The larger the training data, the better the classifier
What is a benefit of having a large test data set?
The larger the test data, the more accurate the error estimate.
What do errors based on the training set tell us?
They give us information about the fit of the model
What do errors based on the validation/testing set tell us?
They measure the model’s ability to predict new data
What three types of outcomes exist in prediction through supervised learning
- Predicted numerical value
- Predicted class membership
- Propensity - probability of class membership
What do we focus on when we are evaluating predictive performance (with numerical variables)?
We measure accuracy by using the prediction errors on the validation/test set.

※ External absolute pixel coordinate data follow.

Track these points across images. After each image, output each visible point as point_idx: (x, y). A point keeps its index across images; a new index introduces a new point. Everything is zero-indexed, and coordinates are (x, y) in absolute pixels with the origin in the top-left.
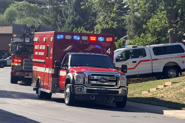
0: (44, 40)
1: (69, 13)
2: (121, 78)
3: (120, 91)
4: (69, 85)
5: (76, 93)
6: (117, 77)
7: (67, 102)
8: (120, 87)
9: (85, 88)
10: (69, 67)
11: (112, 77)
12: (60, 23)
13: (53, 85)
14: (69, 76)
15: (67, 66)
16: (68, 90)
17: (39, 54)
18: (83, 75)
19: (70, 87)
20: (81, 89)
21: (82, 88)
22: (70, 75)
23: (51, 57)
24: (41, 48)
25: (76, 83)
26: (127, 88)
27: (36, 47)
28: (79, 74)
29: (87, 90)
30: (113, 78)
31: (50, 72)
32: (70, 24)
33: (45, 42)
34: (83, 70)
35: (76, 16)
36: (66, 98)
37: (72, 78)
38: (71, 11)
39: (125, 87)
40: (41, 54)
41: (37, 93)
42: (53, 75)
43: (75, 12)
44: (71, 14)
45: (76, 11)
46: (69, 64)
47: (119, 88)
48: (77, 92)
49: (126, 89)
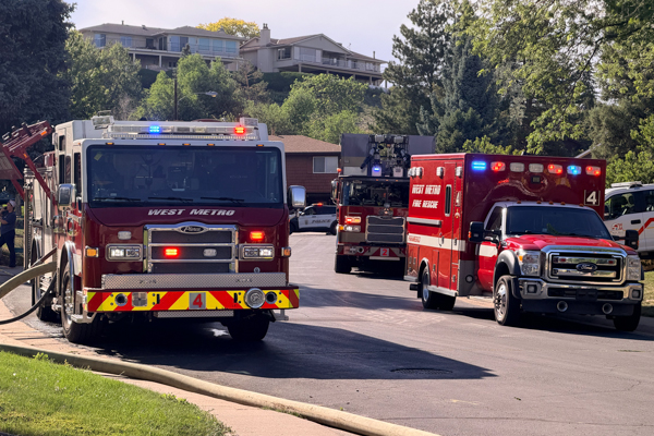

All the measures are based on the prediction error. For a single record this is computed by subtractig the predicted outcome value from the actual outcome value:
ei = Yi - Yihat
Which five accuracy measures are there for models that predict numerical values?
- Mean absolute error (MAE)
- Mean error
- Mean percentage error (MPE)
- Mean absolute percentage error (MAPE)
- Root mean squared error
–> Check slides for the formula’s.
What is the benefit of the mean percentage error(MPE) ?
It takes into account the direction of the error
What do you need to take into account when using any of these measures using the mean?
The measures are affected by outliers.
What is a Lift chart?
A graphical way to assess predictive performance. You use this when your goal is to search for a subset of records that gives the highest cumalative predicted values. (ranking)
-> The predictive performance is compared against a baseline model without predictors (average).
What is called the ‘lift’?
The ratio of model gains to naive benchmark gains.
What do we do when we are evaluating the performance of predicted class membership (classifiers)?
We are looking how well are model is doing, or comparing multiple models based on their accuracy in classifying records into classes.
We calculate the accuracy by subtracting the misclassification error from 1.
This is mainly done by using a confusion/classification matrix.
What is the confusion/classification matrix?
It is a matrix in which the predicted classes are compared to the actual classes. The actual classes are portrayed on the y-axis and the predicted classes on the x-axis.
The matrix will contain numbers for:
- True positive
- True negative
- False positive
- False negative
What is a Type I error?
A false positive.